In heart failure with preserved ejection fraction, the left ventricle fails to relax sufficiently after contracting. The treatment of heart failure with preserved ejection fraction is very limited, which makes its prevention of crucial importance. At the same time, its risk factors are less clear. Some previous studies have linked smoking to a higher risk of preserved ejection fraction, while others have not.
Matsushita and his colleagues assessed the medical records of participants in the ARIC (Atherosclerosis Risk In Communities) study. Launched in 1987, the ARIC study includes middle-aged and older adults across the United States, with a substantial representation of black individuals. The new study’s analysis included data from four communities in Maryland, North Carolina, Minnesota and Mississippi, and focused on 9,345 ARIC participants, ages 61 to 81, who had sufficient records and no diagnosis of heart failure in early 2005.
Over a median follow-up of 13 years, there were 1,215 cases of heart failure in the study, including 492 cases of reduced ejection fraction and 555 cases of preserved ejection fraction. The researchers’ analysis showed that smokers in the group were diagnosed with both subtypes of heart failure at roughly the same high rates as non-smokers – 2.28 times higher for ejection fraction preserved and 2.16 times higher for reduced ejection fraction.

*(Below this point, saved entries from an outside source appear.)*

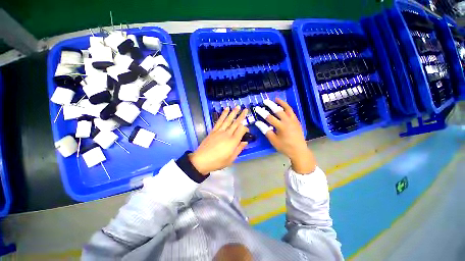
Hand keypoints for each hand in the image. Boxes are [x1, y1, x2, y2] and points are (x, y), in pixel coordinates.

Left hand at [189, 106, 248, 174]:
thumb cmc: (217, 161)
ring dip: (233, 112)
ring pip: (228, 120)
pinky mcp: (213, 130)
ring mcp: (219, 131)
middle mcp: (227, 134)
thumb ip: (239, 149)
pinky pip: (219, 121)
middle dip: (241, 116)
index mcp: (233, 141)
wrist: (201, 160)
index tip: (247, 130)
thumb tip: (245, 142)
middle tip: (245, 109)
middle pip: (236, 123)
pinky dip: (223, 115)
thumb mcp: (231, 159)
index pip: (241, 130)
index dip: (245, 128)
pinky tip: (226, 110)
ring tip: (237, 106)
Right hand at [263, 98, 315, 173]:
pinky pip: (292, 112)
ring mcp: (294, 120)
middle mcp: (288, 121)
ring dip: (282, 103)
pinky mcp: (297, 122)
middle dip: (271, 105)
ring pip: (287, 109)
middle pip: (278, 110)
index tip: (257, 108)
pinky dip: (287, 108)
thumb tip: (258, 123)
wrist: (299, 151)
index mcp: (281, 126)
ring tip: (276, 99)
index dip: (262, 113)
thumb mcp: (273, 140)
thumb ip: (266, 130)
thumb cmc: (285, 147)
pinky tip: (284, 107)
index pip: (269, 117)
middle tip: (265, 101)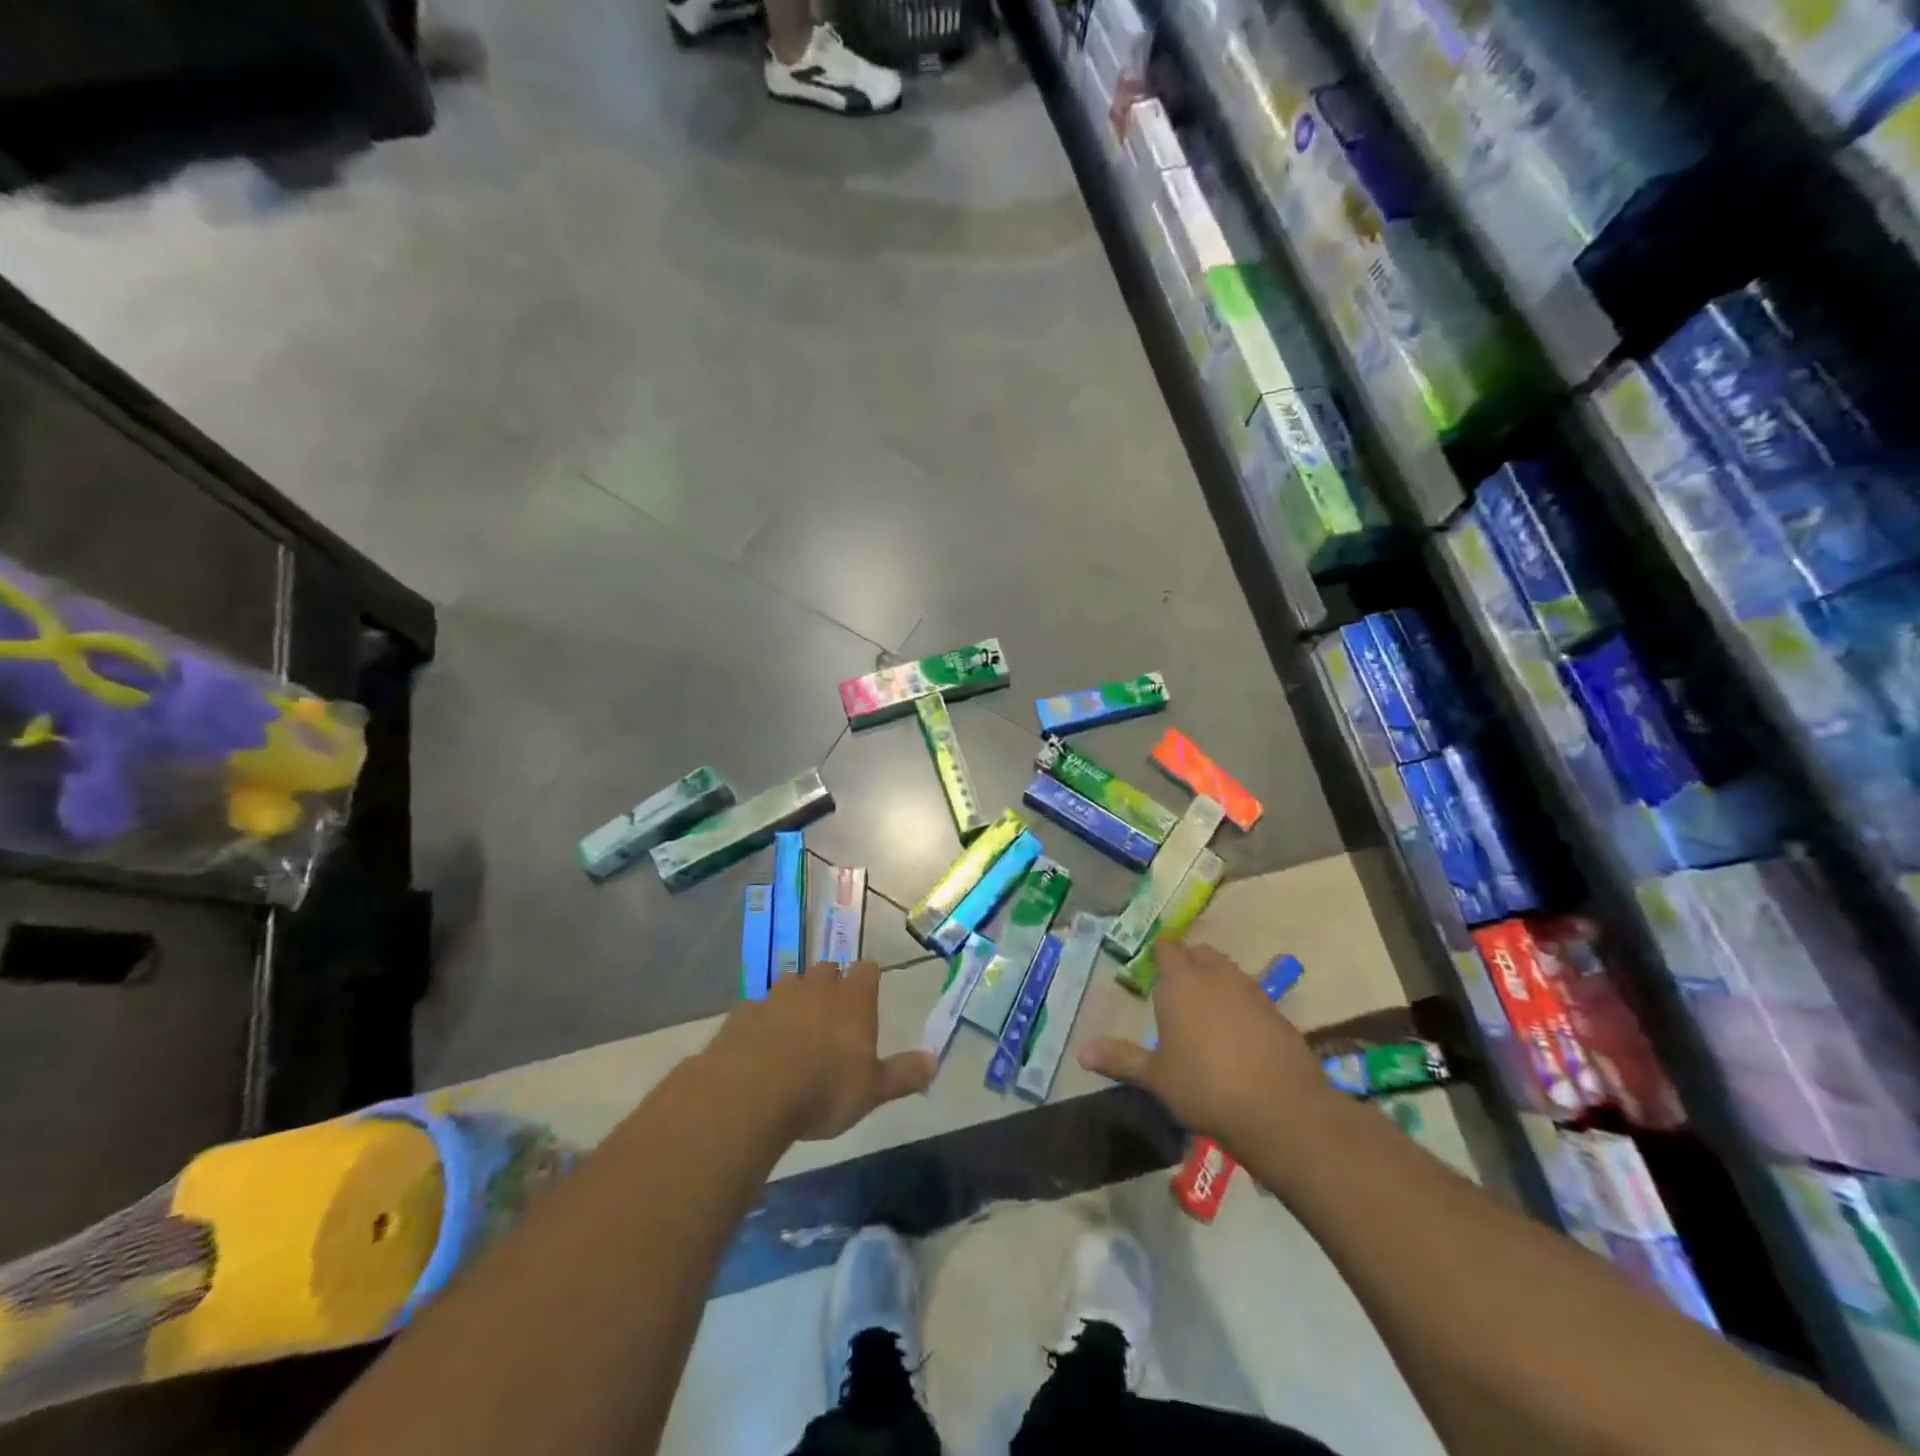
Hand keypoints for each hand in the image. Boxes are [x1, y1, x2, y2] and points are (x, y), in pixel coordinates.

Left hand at [707, 960, 935, 1142]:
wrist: (752, 1093)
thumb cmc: (824, 1089)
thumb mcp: (872, 1091)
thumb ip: (903, 1074)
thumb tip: (936, 1061)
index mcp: (853, 999)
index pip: (868, 970)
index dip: (868, 979)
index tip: (868, 990)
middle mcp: (817, 986)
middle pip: (828, 969)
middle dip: (831, 983)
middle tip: (832, 1010)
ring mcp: (777, 995)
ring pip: (791, 983)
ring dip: (795, 997)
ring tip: (795, 1024)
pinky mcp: (744, 1012)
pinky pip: (758, 1007)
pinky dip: (763, 1019)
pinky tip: (760, 1042)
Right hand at [1078, 939, 1334, 1150]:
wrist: (1280, 1110)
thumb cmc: (1205, 1087)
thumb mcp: (1157, 1077)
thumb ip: (1121, 1059)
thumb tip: (1081, 1052)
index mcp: (1181, 982)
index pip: (1167, 948)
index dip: (1160, 953)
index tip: (1154, 967)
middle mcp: (1216, 975)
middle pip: (1200, 954)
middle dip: (1189, 964)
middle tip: (1177, 989)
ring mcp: (1251, 991)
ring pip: (1228, 971)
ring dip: (1216, 981)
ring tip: (1206, 1012)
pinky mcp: (1277, 1012)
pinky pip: (1252, 995)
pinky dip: (1241, 1005)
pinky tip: (1239, 1035)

The link to smoking also showed a ‘dose-response’ relationship – more cigarettes per day and more years of smoking being associated with a higher risk of heart failure. Similarly, quitting smoking reduced the risk of heart failure, which increased over time. Overall, former smokers were 31% and 36% more likely to have preserved ejection fraction and reduced ejection fraction, respectively, compared to non-smokers.
When the researchers stratified former smokers by the number of years since quitting, they found that their overall risk of heart failure remained significantly higher than the risk of non-smokers, except for the group that did not. hadn’t smoked for 30 years or more.
“It reinforces the idea that smoking casts a shadow over heart health,” says Matsushita.
“Cigarette Smoking, Cessation, and Risk of Heart Failure With Preserved and Reduced Ejection Fraction” was co-authored by Ning Ding, Amil Shah, Michael Blaha, Patricia Chang, Wayne Rosamond, and Kunihiro Matsushita.